Published on March 15, 2008
But it seems that China's record-high inflation has attracted more attention.
Hong Kong is facing its biggest health scare since the Sars scare in 2003. A flu outbreak has affected 742 children in 84 schools in recent weeks, and three of them have died.
Citibank's Emerging Markets Daily Asian-edition report on Thursday said the chance of a flu epidemic was remote but that the potential economic damage was real. Investors, therefore, cannot afford to ignore this.
However, the risk is still not so high or imminent that investors must cut exposure to sectors that could be most affected.

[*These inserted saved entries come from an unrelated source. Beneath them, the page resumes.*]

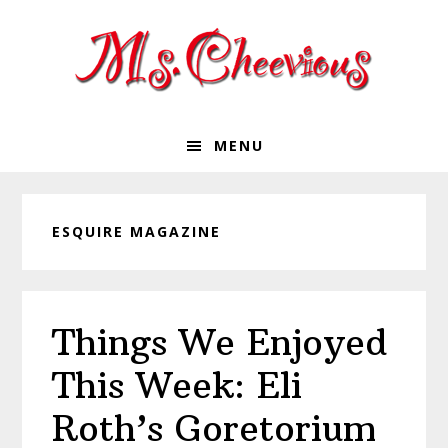
Skip
Skip
Skip
Skip
to
to
to
to
primary
main
primary
footer
navigation
content
sidebar
MENU
ESQUIRE MAGAZINE
Things We Enjoyed
This Week: Eli
Roth’s Goretorium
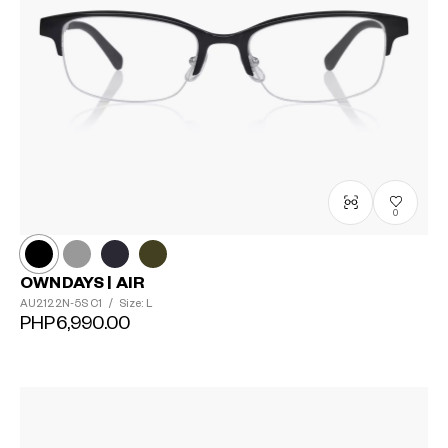
0
OWNDAYS | AIR
AU2122N-5S
C1
/
Size: L
PHP6,990.00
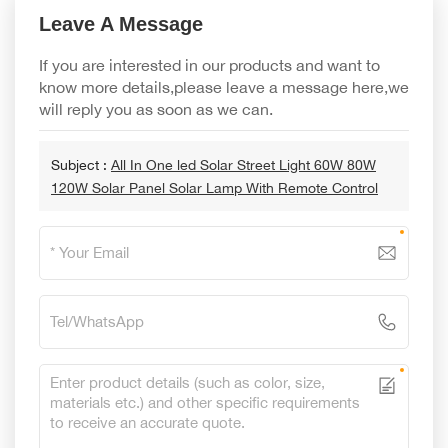
Leave A Message
If you are interested in our products and want to
know more details,please leave a message here,we
will reply you as soon as we can.
Subject :
All In One led Solar Street Light 60W 80W
120W Solar Panel Solar Lamp With Remote Control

But China seems to face bigger risks, Citibank said. Instead of worrying about the flu outbreak, investors could be better advised to pay more attention to other dangers.
For example, China's rising inflation may trigger a new round of policy tightening.
"We, found it was Chinese H shares rather than those of Hong Kong firms that contributed most to the fall in Hang Seng Indexes in recent days. After the school closures in Hong Kong, H shares plunged 6.1 per cent on Thursday, while the Hang Seng HK Composite Index fell only 3.2 per cent," Citibank said in its report.
H shares are incorporated in China and traded on the Hong Kong Stock Exchange.
In February, China's inflation rate rose 8.7 per cent to an 11-year high, compared with a 2.7-per-cent rise in the same month last year.
So, the flu seems not to be as hot an issue as inflation.